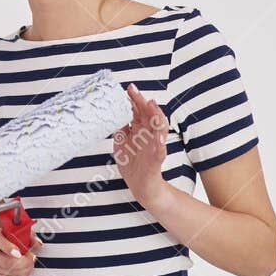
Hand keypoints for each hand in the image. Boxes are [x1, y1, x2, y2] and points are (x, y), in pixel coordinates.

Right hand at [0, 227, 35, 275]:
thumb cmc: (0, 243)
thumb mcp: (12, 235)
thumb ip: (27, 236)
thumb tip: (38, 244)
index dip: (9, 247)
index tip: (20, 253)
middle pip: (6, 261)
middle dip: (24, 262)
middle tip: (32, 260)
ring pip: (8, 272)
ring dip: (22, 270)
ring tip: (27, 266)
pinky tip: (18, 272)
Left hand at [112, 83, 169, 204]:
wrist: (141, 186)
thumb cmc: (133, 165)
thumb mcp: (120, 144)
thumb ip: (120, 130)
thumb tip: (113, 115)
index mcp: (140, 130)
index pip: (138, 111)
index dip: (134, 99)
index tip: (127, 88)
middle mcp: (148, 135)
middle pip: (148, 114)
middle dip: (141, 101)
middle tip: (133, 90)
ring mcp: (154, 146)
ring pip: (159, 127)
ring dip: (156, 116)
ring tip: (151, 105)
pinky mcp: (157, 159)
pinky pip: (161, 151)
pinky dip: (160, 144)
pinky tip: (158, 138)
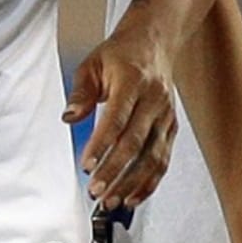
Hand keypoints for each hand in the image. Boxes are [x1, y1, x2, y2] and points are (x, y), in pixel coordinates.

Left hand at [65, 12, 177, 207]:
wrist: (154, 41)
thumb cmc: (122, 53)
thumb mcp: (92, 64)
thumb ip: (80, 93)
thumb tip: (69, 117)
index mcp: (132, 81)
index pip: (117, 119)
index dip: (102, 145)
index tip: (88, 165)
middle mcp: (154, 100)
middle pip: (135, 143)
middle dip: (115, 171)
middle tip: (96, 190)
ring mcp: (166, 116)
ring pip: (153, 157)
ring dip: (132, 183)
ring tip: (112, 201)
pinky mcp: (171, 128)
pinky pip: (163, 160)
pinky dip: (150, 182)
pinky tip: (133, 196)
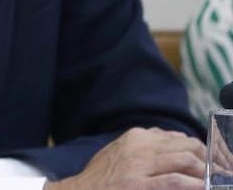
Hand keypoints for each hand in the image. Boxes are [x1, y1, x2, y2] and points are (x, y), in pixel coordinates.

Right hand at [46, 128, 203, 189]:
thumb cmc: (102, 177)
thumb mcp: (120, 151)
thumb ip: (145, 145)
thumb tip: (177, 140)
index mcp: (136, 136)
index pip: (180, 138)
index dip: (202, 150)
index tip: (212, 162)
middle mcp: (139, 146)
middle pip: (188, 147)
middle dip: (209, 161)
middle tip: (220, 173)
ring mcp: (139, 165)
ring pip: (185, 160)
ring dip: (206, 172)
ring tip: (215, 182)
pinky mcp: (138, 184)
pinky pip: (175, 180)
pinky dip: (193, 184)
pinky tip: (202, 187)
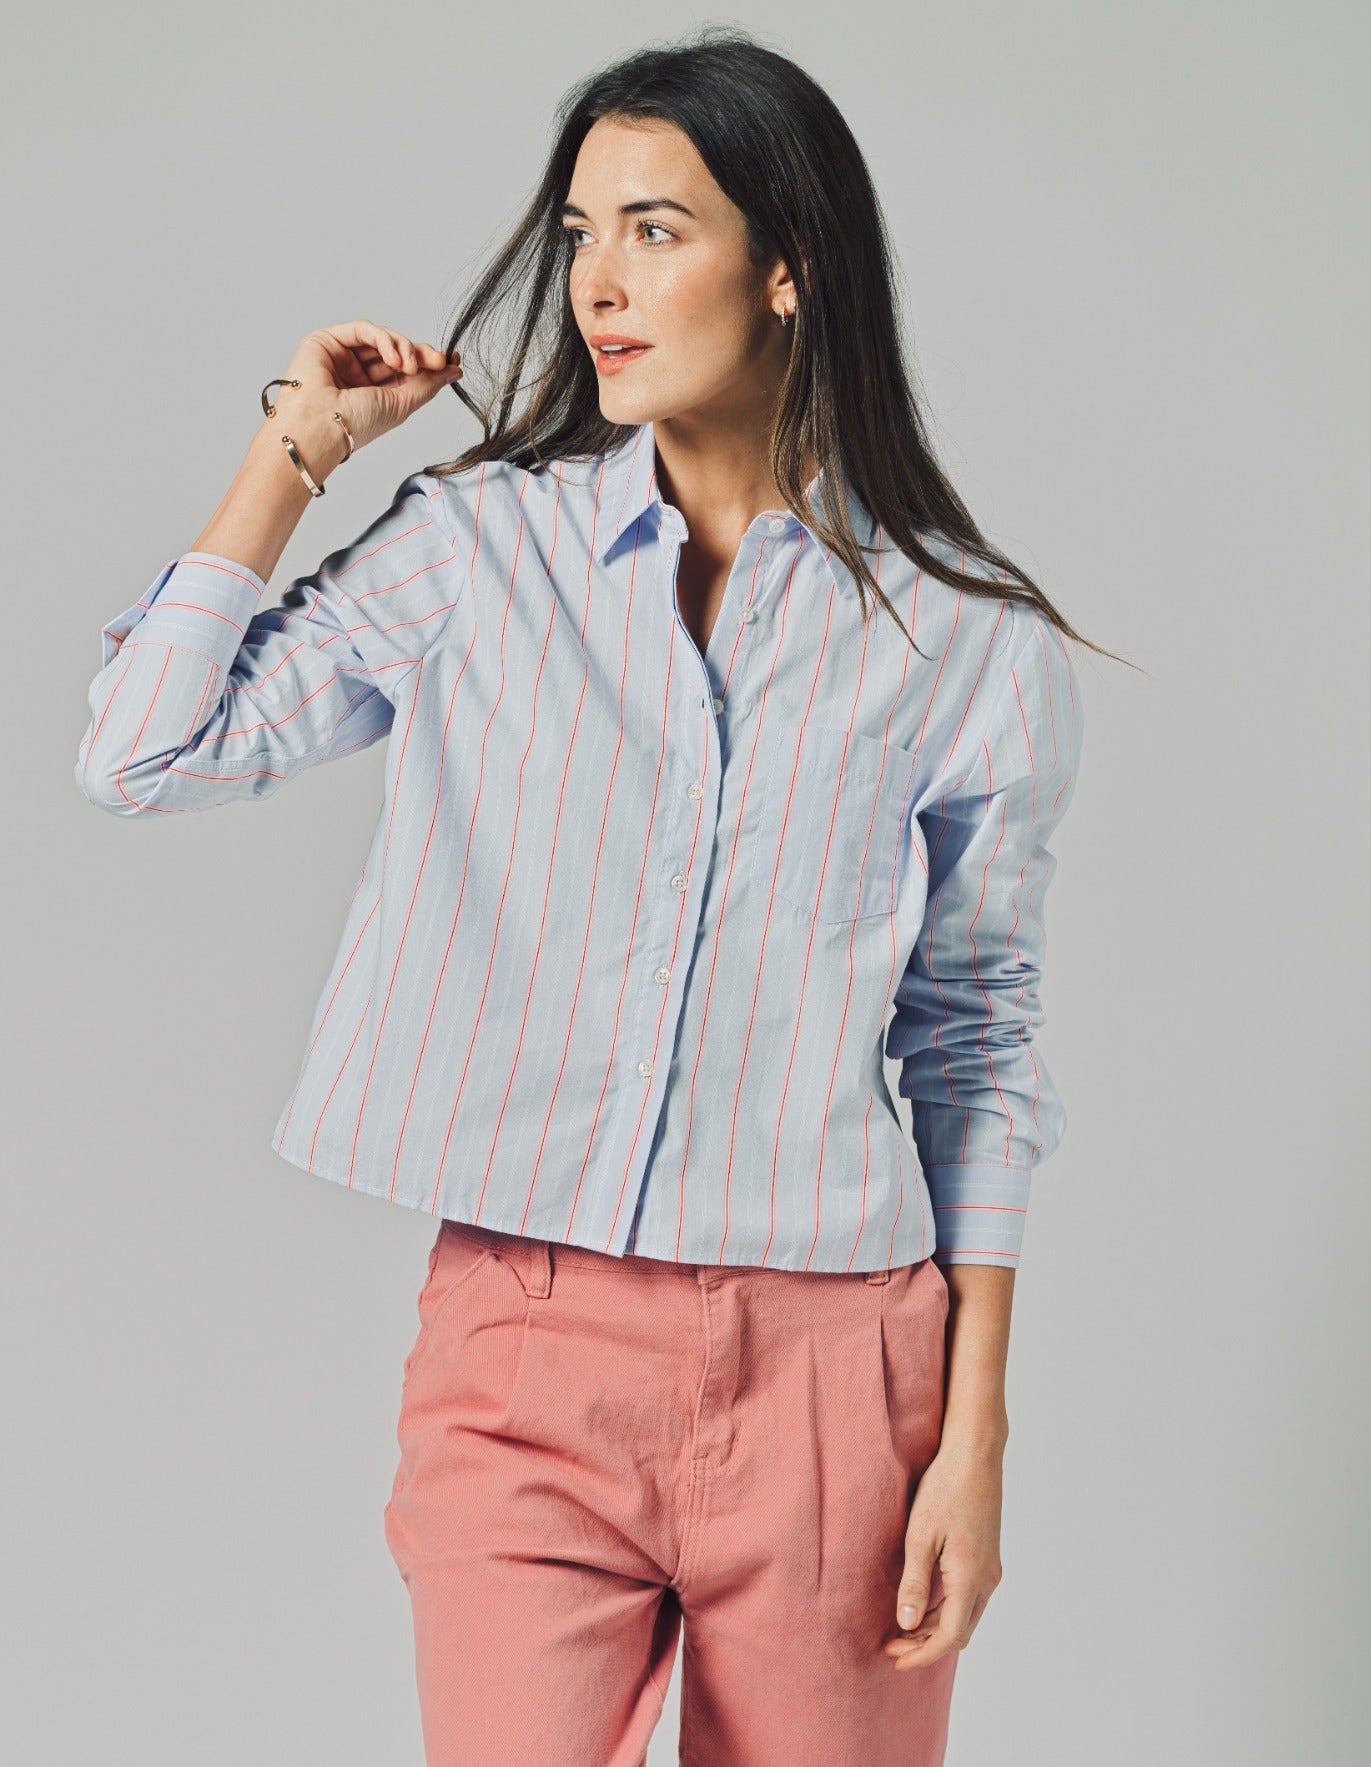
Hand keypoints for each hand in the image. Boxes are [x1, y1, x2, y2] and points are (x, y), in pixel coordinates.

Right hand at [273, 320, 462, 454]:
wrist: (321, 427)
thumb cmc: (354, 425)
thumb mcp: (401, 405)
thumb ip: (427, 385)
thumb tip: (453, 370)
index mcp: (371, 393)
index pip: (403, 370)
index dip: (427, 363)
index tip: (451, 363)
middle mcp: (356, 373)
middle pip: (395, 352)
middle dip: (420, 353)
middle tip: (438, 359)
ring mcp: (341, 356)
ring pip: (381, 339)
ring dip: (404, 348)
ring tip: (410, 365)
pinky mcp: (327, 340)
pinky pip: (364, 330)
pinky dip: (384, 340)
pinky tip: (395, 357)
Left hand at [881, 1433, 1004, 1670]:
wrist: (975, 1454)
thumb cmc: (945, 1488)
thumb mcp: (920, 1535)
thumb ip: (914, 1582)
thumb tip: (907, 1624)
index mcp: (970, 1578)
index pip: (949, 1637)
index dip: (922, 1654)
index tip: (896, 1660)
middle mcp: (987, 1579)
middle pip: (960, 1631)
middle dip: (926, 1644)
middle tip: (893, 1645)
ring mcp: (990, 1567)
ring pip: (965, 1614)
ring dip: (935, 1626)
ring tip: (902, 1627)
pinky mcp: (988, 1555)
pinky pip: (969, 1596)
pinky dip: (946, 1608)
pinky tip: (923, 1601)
====================
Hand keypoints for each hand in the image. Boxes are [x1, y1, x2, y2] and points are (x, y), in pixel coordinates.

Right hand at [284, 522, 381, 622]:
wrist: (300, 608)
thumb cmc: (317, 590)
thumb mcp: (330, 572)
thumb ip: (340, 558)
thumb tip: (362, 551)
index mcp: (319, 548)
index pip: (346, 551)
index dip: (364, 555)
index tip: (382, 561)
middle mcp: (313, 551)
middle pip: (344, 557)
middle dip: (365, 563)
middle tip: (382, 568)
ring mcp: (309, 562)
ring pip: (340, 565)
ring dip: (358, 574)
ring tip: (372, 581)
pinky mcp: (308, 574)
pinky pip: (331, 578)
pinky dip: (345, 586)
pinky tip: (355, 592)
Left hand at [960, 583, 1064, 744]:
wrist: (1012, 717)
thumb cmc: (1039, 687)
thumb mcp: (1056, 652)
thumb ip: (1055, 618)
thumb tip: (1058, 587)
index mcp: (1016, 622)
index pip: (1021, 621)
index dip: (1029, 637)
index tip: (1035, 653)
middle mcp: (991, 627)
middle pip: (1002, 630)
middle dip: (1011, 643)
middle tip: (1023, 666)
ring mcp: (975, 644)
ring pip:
====================
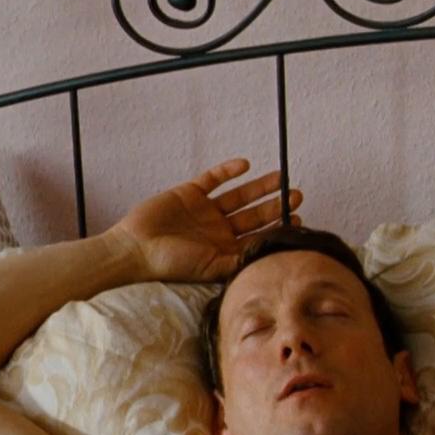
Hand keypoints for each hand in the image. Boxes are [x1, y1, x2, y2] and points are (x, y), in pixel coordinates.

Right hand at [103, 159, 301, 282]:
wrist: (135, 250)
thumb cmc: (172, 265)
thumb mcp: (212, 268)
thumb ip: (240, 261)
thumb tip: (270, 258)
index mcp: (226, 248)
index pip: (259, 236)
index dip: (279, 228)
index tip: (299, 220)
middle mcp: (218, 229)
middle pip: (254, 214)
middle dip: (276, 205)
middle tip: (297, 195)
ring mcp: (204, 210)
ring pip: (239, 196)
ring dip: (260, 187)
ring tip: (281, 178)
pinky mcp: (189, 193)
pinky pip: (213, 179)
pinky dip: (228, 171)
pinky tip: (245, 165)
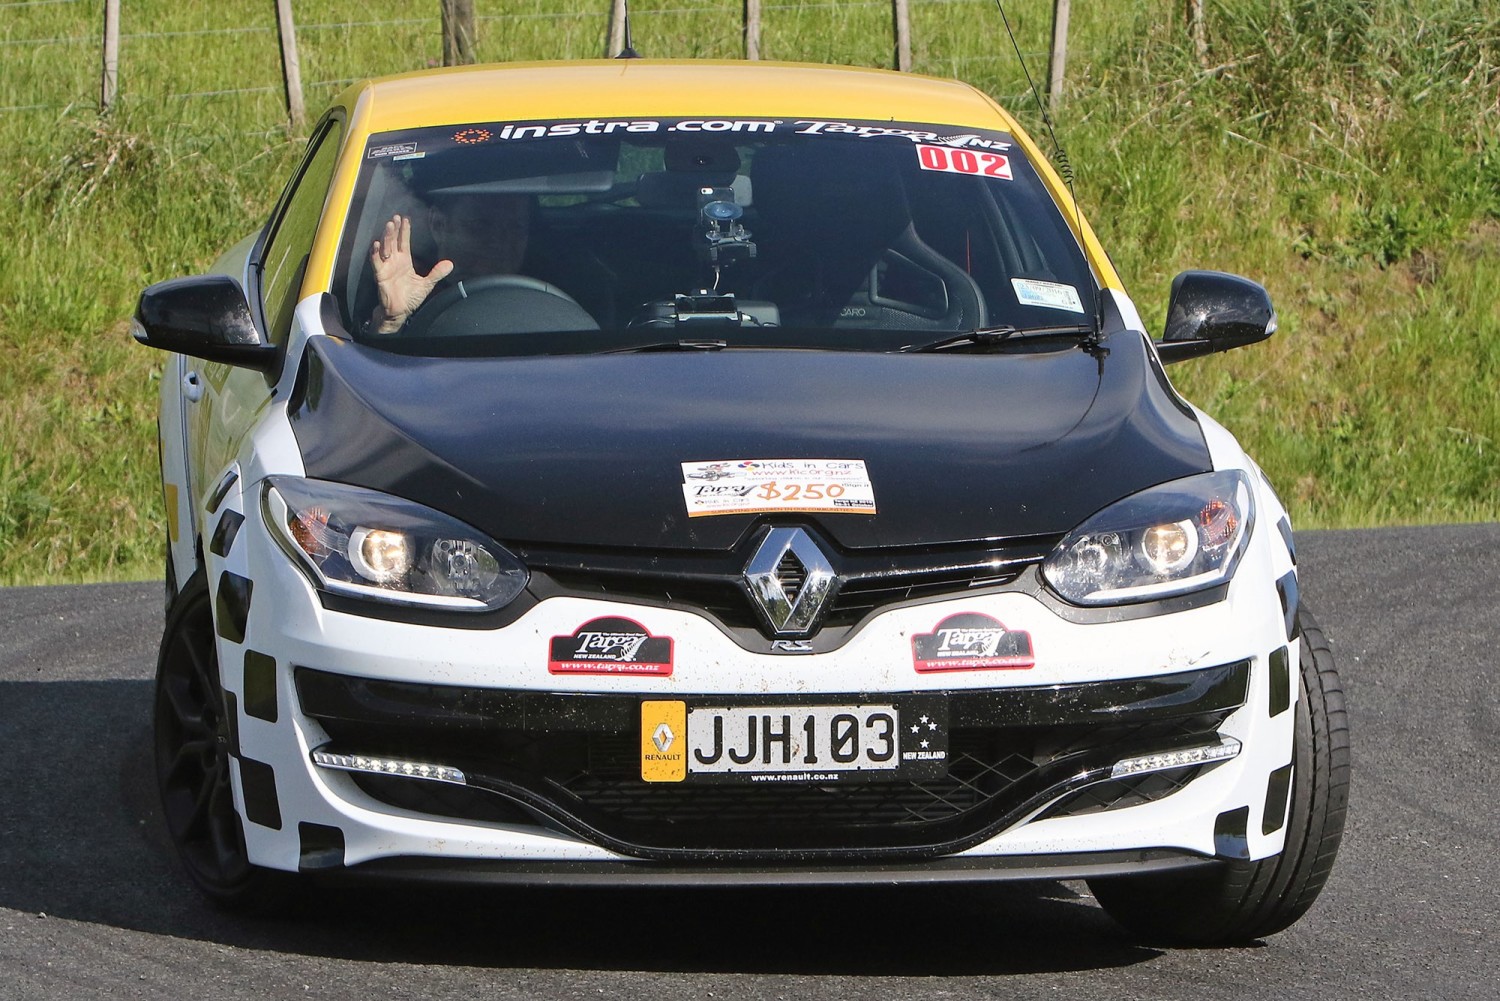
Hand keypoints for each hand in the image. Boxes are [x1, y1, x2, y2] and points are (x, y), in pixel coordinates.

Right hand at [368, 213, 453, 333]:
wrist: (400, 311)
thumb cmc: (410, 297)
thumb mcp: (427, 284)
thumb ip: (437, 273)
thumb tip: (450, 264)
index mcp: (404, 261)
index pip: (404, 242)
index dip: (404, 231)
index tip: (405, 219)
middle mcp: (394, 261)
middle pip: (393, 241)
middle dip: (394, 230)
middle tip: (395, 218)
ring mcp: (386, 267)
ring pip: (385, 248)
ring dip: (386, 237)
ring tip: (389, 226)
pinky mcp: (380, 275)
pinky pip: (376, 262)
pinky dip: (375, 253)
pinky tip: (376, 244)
====================
What you should do -
Once you reach the line with "index pip: (949, 1637)" in the data above, copy it and every line after it exactly, up to and including the line with "pinky mcp: (988, 1555)".

Task result -
index pip: (949, 1637)
index dip: (922, 1654)
index tip: (896, 1660)
middle mcp: (987, 1579)
middle pip: (960, 1631)
middle dip: (926, 1644)
middle tip: (893, 1645)
ring mcp: (990, 1567)
ring pip: (965, 1614)
ring dip: (935, 1626)
ring tip: (902, 1627)
pinky mcp: (988, 1555)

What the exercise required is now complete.